> **Written task**
Can you put every line of the items below into a Markdown table with the columns Row and Line, numbering the rows, skipping blank lines, and leaving the pictures out?

> **Given data**
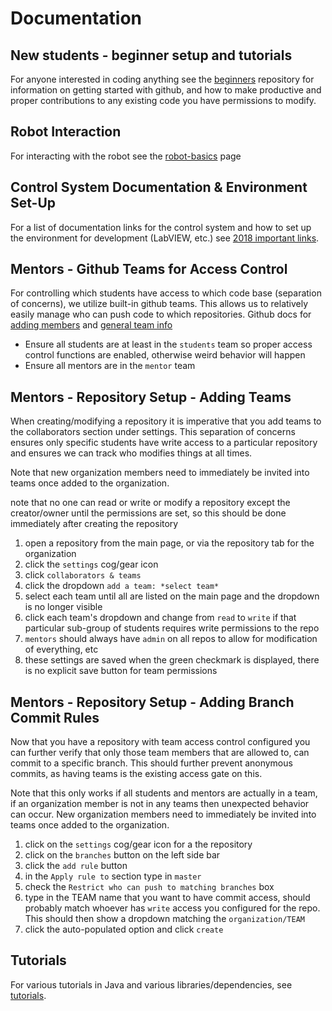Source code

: # Documentation

## New students - beginner setup and tutorials
For anyone interested in coding anything see the [beginners](https://github.com/FullMetalFalcons/beginners) repository for information on getting started with github, and how to make productive and proper contributions to any existing code you have permissions to modify.

## Robot Interaction
For interacting with the robot see the [robot-basics](robot-basics.md) page

## Control System Documentation & Environment Set-Up
For a list of documentation links for the control system and how to set up the environment for development (LabVIEW, etc.) see [2018 important links](important-links.md).

## Mentors - Github Teams for Access Control
For controlling which students have access to which code base (separation of concerns), we utilize built-in github teams.  This allows us to relatively easily manage who can push code to which repositories.  Github docs for [adding members](https://help.github.com/articles/adding-organization-members-to-a-team/) and [general team info](https://help.github.com/articles/about-teams/)
* Ensure all students are at least in the `students` team so proper access control functions are enabled, otherwise weird behavior will happen
* Ensure all mentors are in the `mentor` team

## Mentors - Repository Setup - Adding Teams
When creating/modifying a repository it is imperative that you add teams to the collaborators section under settings.  This separation of concerns ensures only specific students have write access to a particular repository and ensures we can track who modifies things at all times.

Note that new organization members need to immediately be invited into teams once added to the organization.

note that no one can read or write or modify a repository except the creator/owner until the permissions are set, so this should be done immediately after creating the repository
1. open a repository from the main page, or via the repository tab for the organization
2. click the `settings` cog/gear icon
3. click `collaborators & teams`
4. click the dropdown `add a team: *select team*`
5. select each team until all are listed on the main page and the dropdown is no longer visible
6. click each team's dropdown and change from `read` to `write` if that particular sub-group of students requires write permissions to the repo
7. `mentors` should always have `admin` on all repos to allow for modification of everything, etc
8. these settings are saved when the green checkmark is displayed, there is no explicit save button for team permissions

## Mentors - Repository Setup - Adding Branch Commit Rules
Now that you have a repository with team access control configured you can further verify that only those team members that are allowed to, can commit to a specific branch.  This should further prevent anonymous commits, as having teams is the existing access gate on this.

Note that this only works if all students and mentors are actually in a team, if an organization member is not in any teams then unexpected behavior can occur. New organization members need to immediately be invited into teams once added to the organization.

1. click on the `settings` cog/gear icon for a the repository
2. click on the `branches` button on the left side bar
3. click the `add rule` button
4. in the `Apply rule to` section type in `master`
5. check the `Restrict who can push to matching branches` box
6. type in the TEAM name that you want to have commit access, should probably match whoever has `write` access you configured for the repo.  This should then show a dropdown matching the `organization/TEAM`
7. click the auto-populated option and click `create`


## Tutorials
For various tutorials in Java and various libraries/dependencies, see [tutorials](tutorials.md).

> **Task result**
| Row | Line |
|---|---|
| 1 | Source code |
| 2 | : # Documentation |
| 3 | ## New students - beginner setup and tutorials |
| 4 | For anyone interested in coding anything see the [beginners](https://github.com/FullMetalFalcons/beginners) repository for information on getting started with github, and how to make productive and proper contributions to any existing code you have permissions to modify. |
| 5 | ## Robot Interaction |
| 6 | For interacting with the robot see the [robot-basics](robot-basics.md) page |
| 7 | ## Control System Documentation & Environment Set-Up |
| 8 | For a list of documentation links for the control system and how to set up the environment for development (LabVIEW, etc.) see [2018 important links](important-links.md). |
| 9 | ## Mentors - Github Teams for Access Control |
| 10 | For controlling which students have access to which code base (separation of concerns), we utilize built-in github teams.  This allows us to relatively easily manage who can push code to which repositories.  Github docs for [adding members](https://help.github.com/articles/adding-organization-members-to-a-team/) and [general team info](https://help.github.com/articles/about-teams/) |
| 11 | * Ensure all students are at least in the `students` team so proper access control functions are enabled, otherwise weird behavior will happen |
| 12 | * Ensure all mentors are in the `mentor` team |
| 13 | ## Mentors - Repository Setup - Adding Teams |
| 14 | When creating/modifying a repository it is imperative that you add teams to the collaborators section under settings.  This separation of concerns ensures only specific students have write access to a particular repository and ensures we can track who modifies things at all times. |
| 15 | Note that new organization members need to immediately be invited into teams once added to the organization. |
| 16 | note that no one can read or write or modify a repository except the creator/owner until the permissions are set, so this should be done immediately after creating the repository |
| 17 | 1. open a repository from the main page, or via the repository tab for the organization |
| 18 | 2. click the `settings` cog/gear icon |
| 19 | 3. click `collaborators & teams` |
| 20 | 4. click the dropdown `add a team: *select team*` |
| 21 | 5. select each team until all are listed on the main page and the dropdown is no longer visible |
| 22 | 6. click each team's dropdown and change from `read` to `write` if that particular sub-group of students requires write permissions to the repo |
| 23 | 7. `mentors` should always have `admin` on all repos to allow for modification of everything, etc |
| 24 | 8. these settings are saved when the green checkmark is displayed, there is no explicit save button for team permissions |
| 25 | ## Mentors - Repository Setup - Adding Branch Commit Rules |
| 26 | Now that you have a repository with team access control configured you can further verify that only those team members that are allowed to, can commit to a specific branch.  This should further prevent anonymous commits, as having teams is the existing access gate on this. |
| 27 | Note that this only works if all students and mentors are actually in a team, if an organization member is not in any teams then unexpected behavior can occur. New organization members need to immediately be invited into teams once added to the organization. |
| 28 | 1. click on the `settings` cog/gear icon for a the repository |
| 29 | 2. click on the `branches` button on the left side bar |
| 30 | 3. click the `add rule` button |
| 31 | 4. in the `Apply rule to` section type in `master` |
| 32 | 5. check the `Restrict who can push to matching branches` box |
| 33 | 6. type in the TEAM name that you want to have commit access, should probably match whoever has `write` access you configured for the repo.  This should then show a dropdown matching the `organization/TEAM` |
| 34 | 7. click the auto-populated option and click `create` |
| 35 | ## Tutorials |
| 36 | For various tutorials in Java and various libraries/dependencies, see [tutorials](tutorials.md). |